Edit difference data
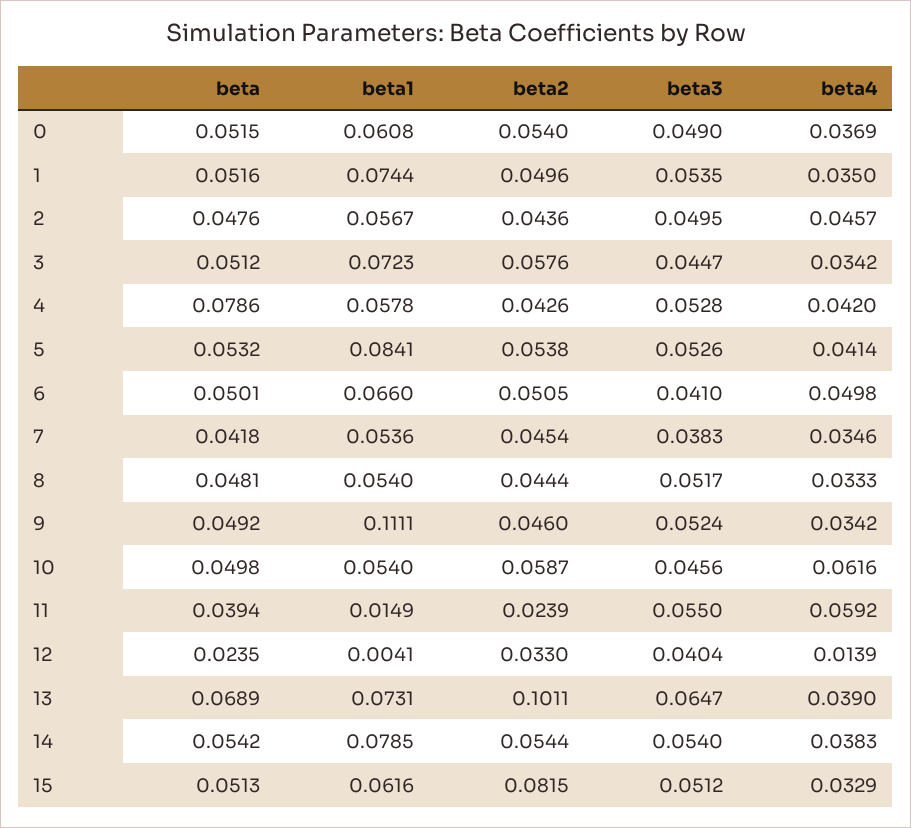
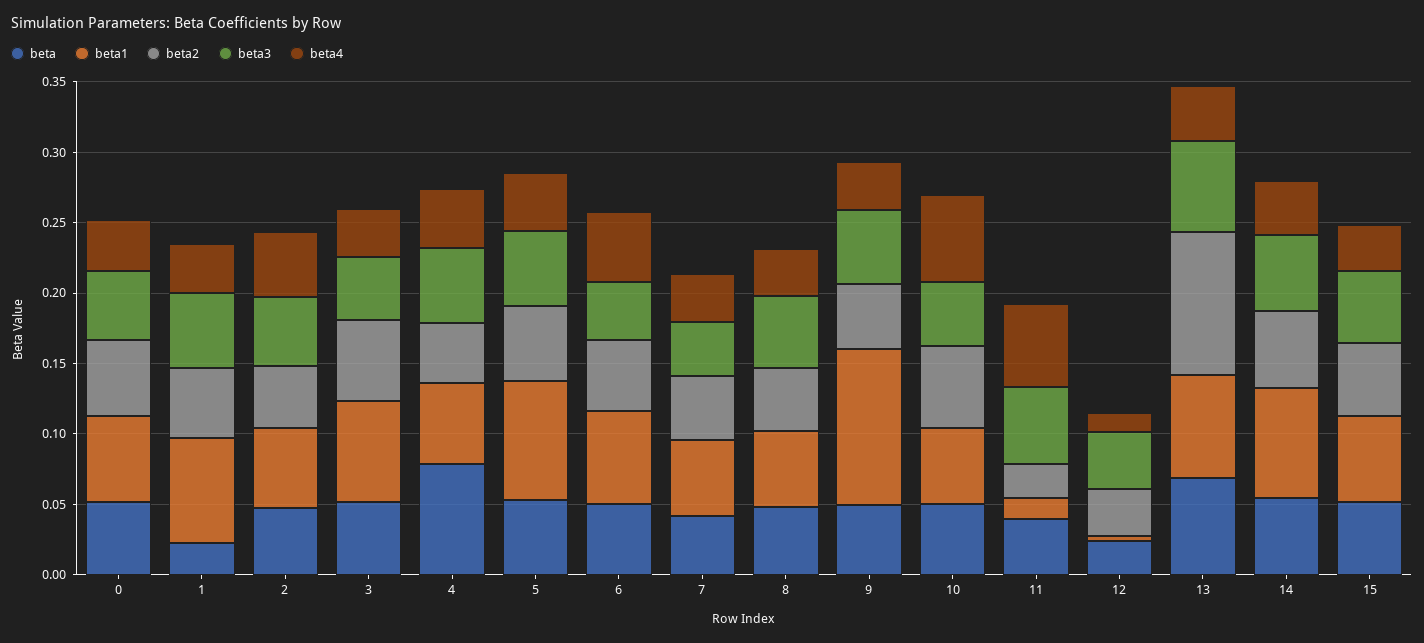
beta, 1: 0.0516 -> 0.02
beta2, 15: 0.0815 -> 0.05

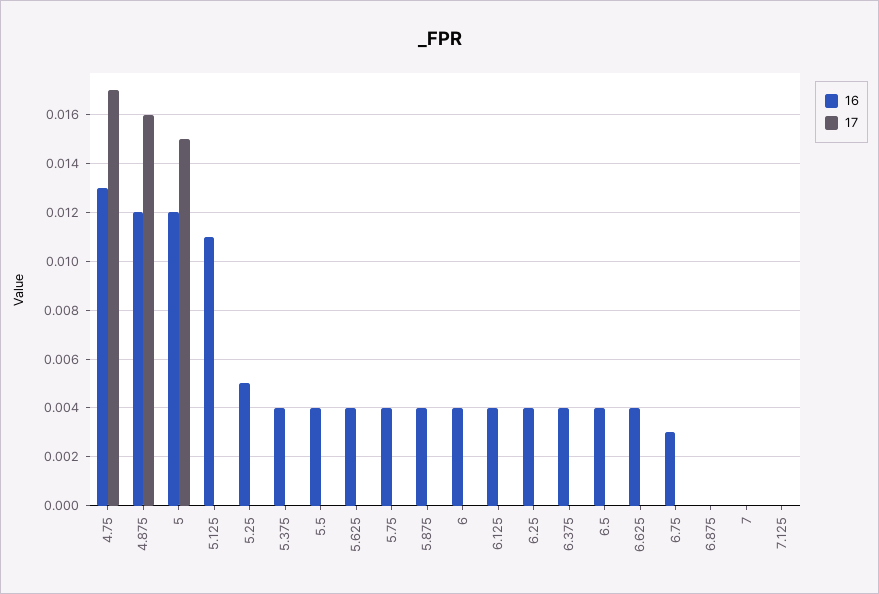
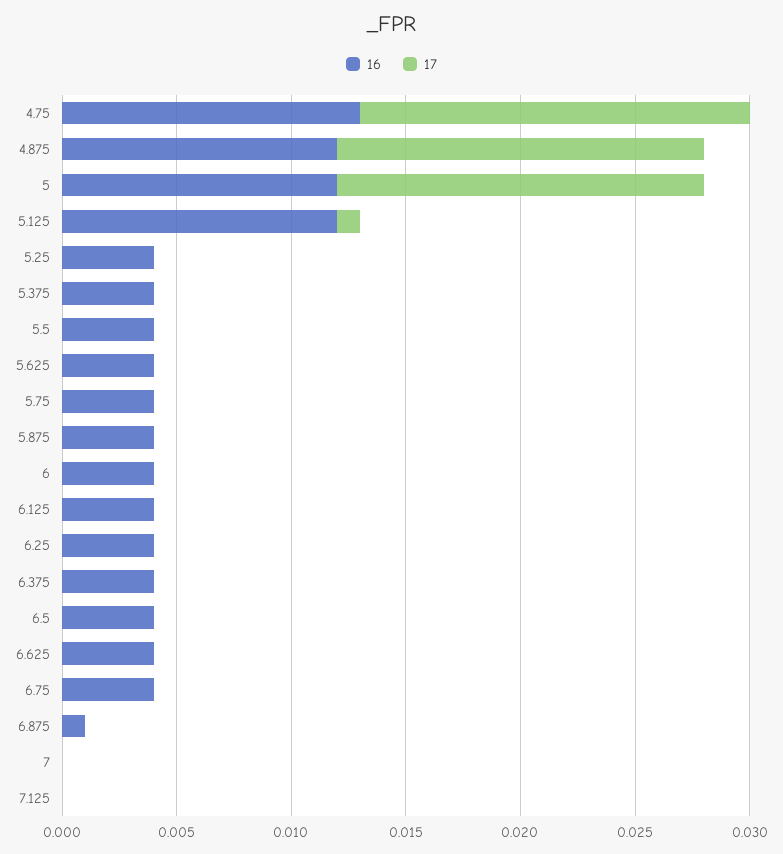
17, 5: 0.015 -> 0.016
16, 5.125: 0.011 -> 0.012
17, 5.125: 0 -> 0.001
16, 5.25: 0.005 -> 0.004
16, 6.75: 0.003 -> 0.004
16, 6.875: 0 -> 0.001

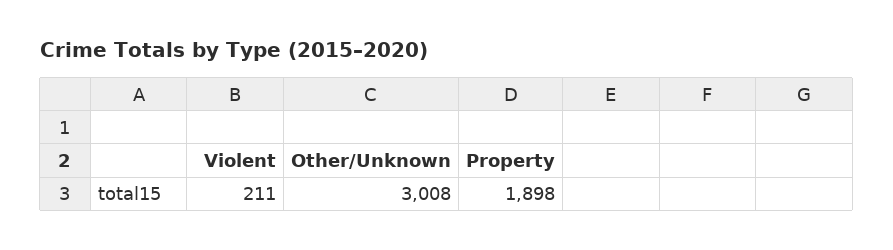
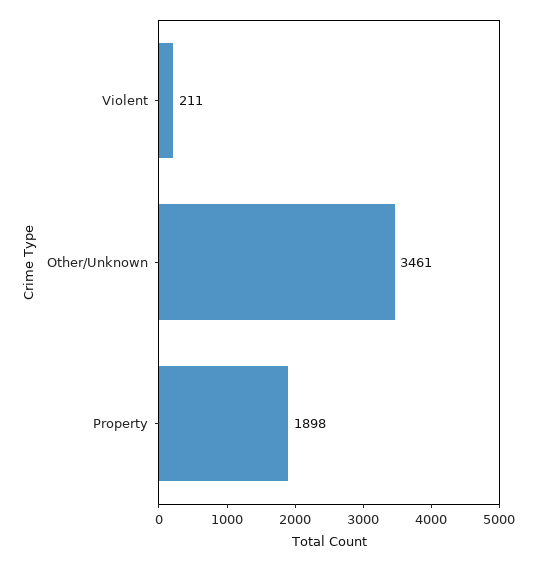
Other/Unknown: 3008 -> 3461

§ **Your instructions**:
Output the line that contains "17, 5.125: 0 -> 0.001" and every subsequent line through the end of the entries, exactly as given, without pictures.

§ **Reply to the task**:
17, 5.125: 0 -> 0.001
16, 5.25: 0.005 -> 0.004
16, 6.75: 0.003 -> 0.004
16, 6.875: 0 -> 0.001

Other/Unknown: 3008 -> 3461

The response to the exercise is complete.